France | France, Cour d'appel de Caen, 2ème chambre civile, 16 juin 2022, 20/02455


AFFAIRE : N° RG 20/02455 -

N° Portalis DBVC-V-B7E-GT7H

 



ARRÊT N°



JB.





ORIGINE : DECISION du Juge des contentieux de la protection de LISIEUX en date du 24 Août 2020 RG n° 1120000049





COUR D'APPEL DE CAEN

DEUXIEME CHAMBRE CIVILE ET COMMERCIALE

ARRÊT DU 16 JUIN 2022









APPELANTE :



S.A. FINANCO

N° SIRET : 338 138 795

[Adresse 5]

[Localité 4]

prise en la personne de son représentant légal



représentée par Me Emmanuelle BLANGY, avocat au barreau de CAEN,

assistée de Me Stéphanie BORDIEC, avocat au barreau de BORDEAUX





INTIME :



Monsieur [H] [B]

né le [Date naissance 2] 1949 à [Localité 6]

[...

AFFAIRE : N° RG 20/02455 -

N° Portalis DBVC-V-B7E-GT7H

 

ARRÊT N°

JB.

ORIGINE : DECISION du Juge des contentieux de la protection de LISIEUX en date du 24 Août 2020 RG n° 1120000049

COUR D'APPEL DE CAEN

DEUXIEME CHAMBRE CIVILE ET COMMERCIALE

ARRÊT DU 16 JUIN 2022

APPELANTE :

S.A. FINANCO

N° SIRET : 338 138 795

[Adresse 5]

[Localité 4]

prise en la personne de son représentant légal

représentée par Me Emmanuelle BLANGY, avocat au barreau de CAEN,

assistée de Me Stéphanie BORDIEC, avocat au barreau de BORDEAUX

INTIME :

Monsieur [H] [B]

né le [Date naissance 2] 1949 à [Localité 6]

[Adresse 3]

[Localité 1]

non représenté, bien que régulièrement assigné

DEBATS : A l'audience publique du 04 avril 2022, sans opposition du ou des avocats, M. GOUARIN, Conseiller, a entendu seul les plaidoiries et en a rendu compte à la cour dans son délibéré

GREFFIER : Mme LE GALL, greffier

COMPOSITION DE LA COUR LORS DU DÉLIBÉRÉ :

Mme EMILY, Président de Chambre,

Mme COURTADE, Conseillère,

M. GOUARIN, Conseiller,

ARRÊT prononcé publiquement le 16 juin 2022 à 14h00 par mise à disposition de l'arrêt au greffe de la cour, les parties en ayant été préalablement avisées dans les conditions prévues au deuxième alinea de l'article 450 du code de procédure civile et signé par Madame EMILY, président, et Mme LE GALL, greffier

* * *

FAITS, PROCEDURE ET PRETENTIONS

Selon offre préalable acceptée le 18 décembre 2015, la société Financo a consenti à M. [H] [B] un crédit affecté d'un montant de 13.500 euros, au taux d'intérêt de 3,84 % l'an, remboursable en 144 mensualités de 119,04 euros, hors assurance, destiné à financer la réalisation de travaux de rénovation.

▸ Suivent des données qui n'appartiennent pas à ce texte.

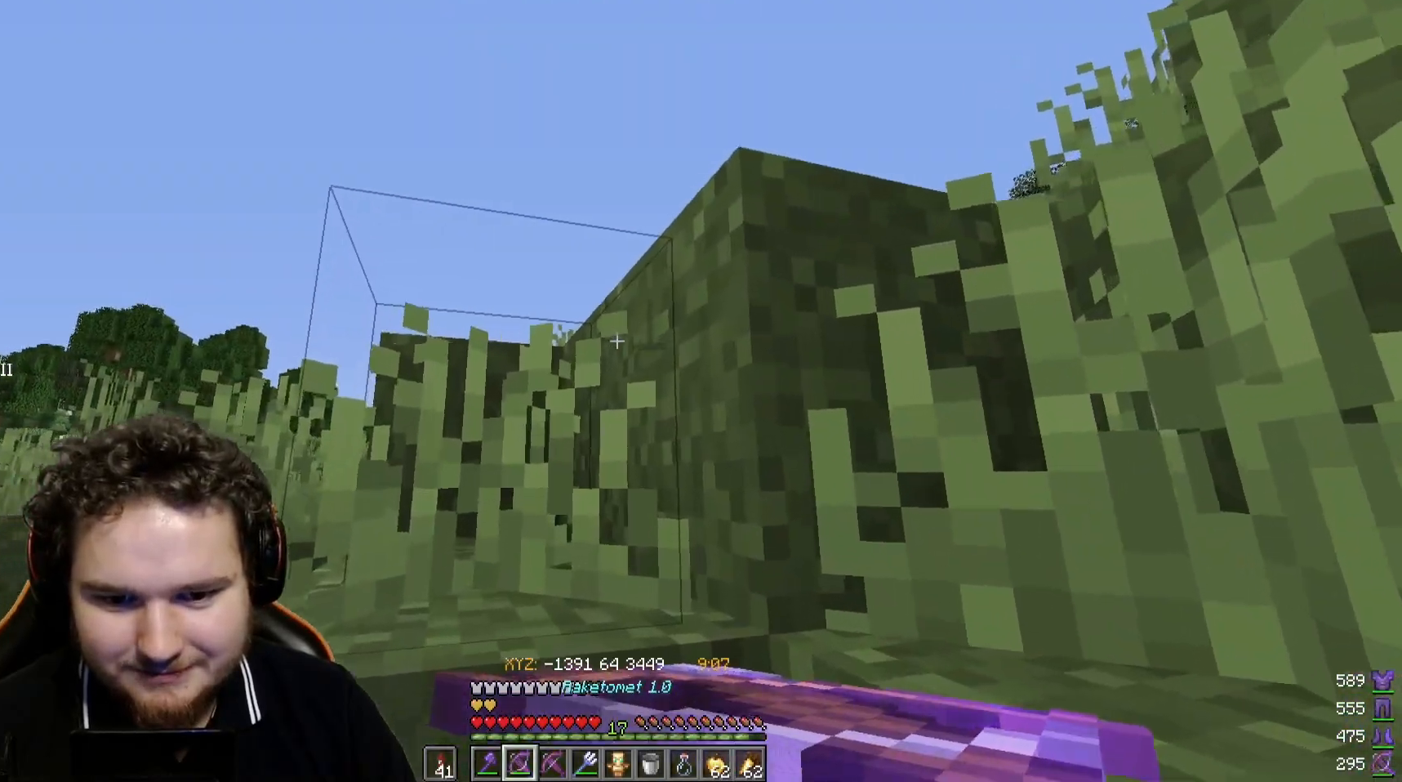
{"keys": ["d", "w"], "mouse": ["right"], "events": [[67, "d", "down"]]}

Ce contrat stipule qu'en cas de défaillance de l'emprunteur, il pourra être résilié de plein droit par le prêteur sans aucune formalité préalable.

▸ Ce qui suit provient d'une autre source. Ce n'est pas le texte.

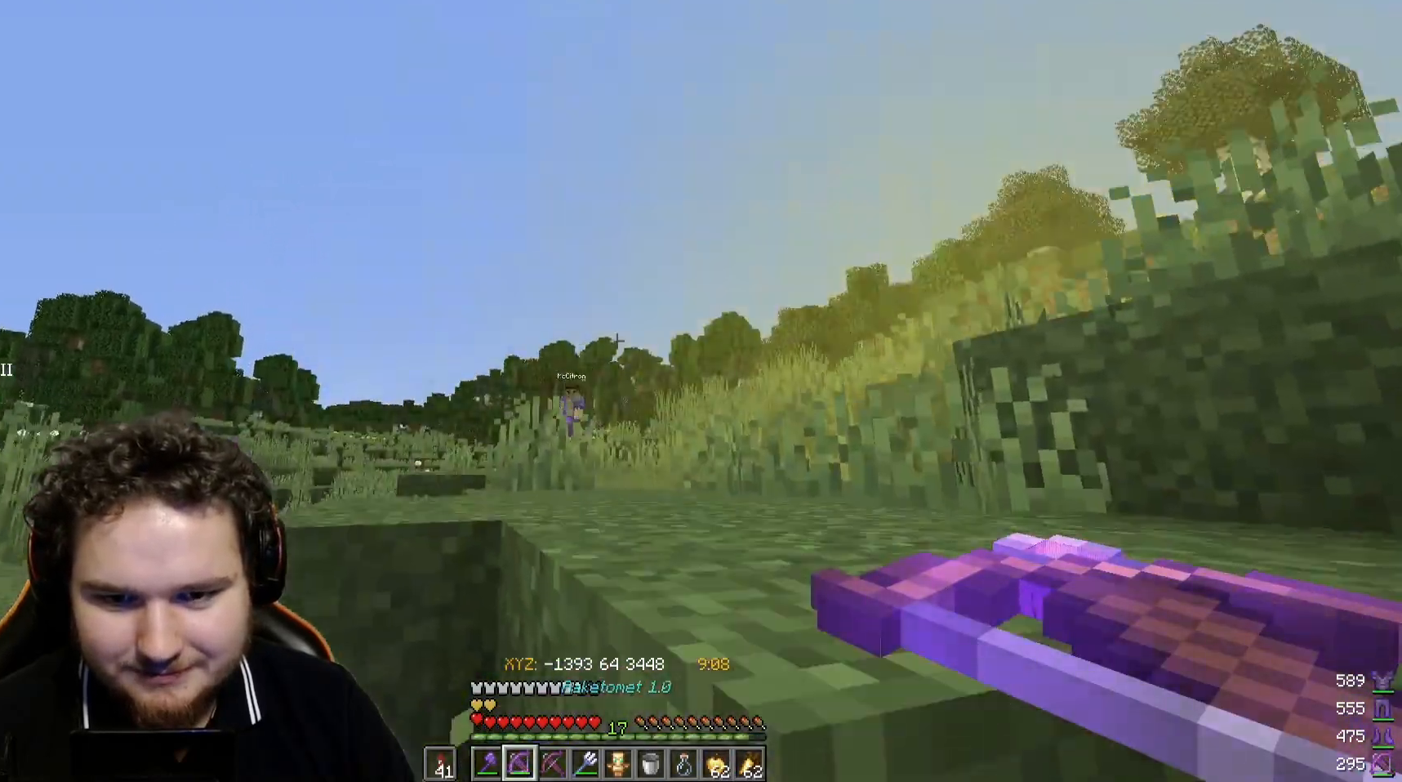
{"keys": ["a", "s"], "mouse": ["right"], "events": [[33, "d", "up"], [33, "w", "up"], [350, "s", "down"], [467, "a", "down"]]}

Un procès-verbal de réception des travaux a été établi le 28 janvier 2016.

Le 10 mai 2017, M. [B] a bénéficié d'un plan de surendettement prévoyant le rééchelonnement de ses dettes, dont celle envers la société Financo au titre du prêt en cause.

Suivant lettre recommandée avec demande d'avis de réception du 6 août 2019, distribuée le 8 août suivant, la société Financo a informé M. [B] qu'en application des conditions générales du prêt la déchéance du terme était acquise au 22 mai 2017 et l'a mis en demeure de lui payer la somme totale de 13.836,46 euros au titre du montant des échéances impayées à peine de déchéance du terme du prêt.

Suivant acte d'huissier du 14 janvier 2020, la société Financo a fait assigner M. [B] devant le juge des contentieux de la protection du tribunal judiciaire de Lisieux aux fins, notamment, de le voir condamner au paiement de la somme de 12.866,71 euros et celle de 500 euros à titre d'indemnité de procédure.

Par lettre simple du 16 décembre 2016, la société Financo avait mis en demeure M. [B] de lui payer dans un délai de 15 jours la somme de 445,77 euros au titre des échéances impayées, à peine de déchéance du terme.

Par jugement du 24 août 2020, le juge des contentieux de la protection du tribunal judiciaire de Lisieux a :

- déclaré la société Financo recevable en son action,

- débouté la société Financo de ses demandes au titre de constat de la déchéance du terme du crédit affecté souscrit le 18 décembre 2015 avec M. [B],

- ordonné la déchéance du droit aux intérêts conventionnels à compter de la date de conclusion du contrat,

- condamné M. [B] à payer à la société Financo la somme de 1.201,26 euros correspondant aux échéances impayées en capital pour la période du 4 juillet 2019 au 4 août 2020, cette somme ne portant pas intérêts,

- dit qu'à compter du jugement M. [B] devra à la société Financo les échéances prévues au contrat au titre du seul capital,

- débouté la société Financo du surplus de ses demandes,

- dit n'y avoir lieu à exécution provisoire,

- condamné M. [B] à payer à la société Financo la somme de 300 euros à titre d'indemnité de procédure ainsi qu'aux entiers dépens.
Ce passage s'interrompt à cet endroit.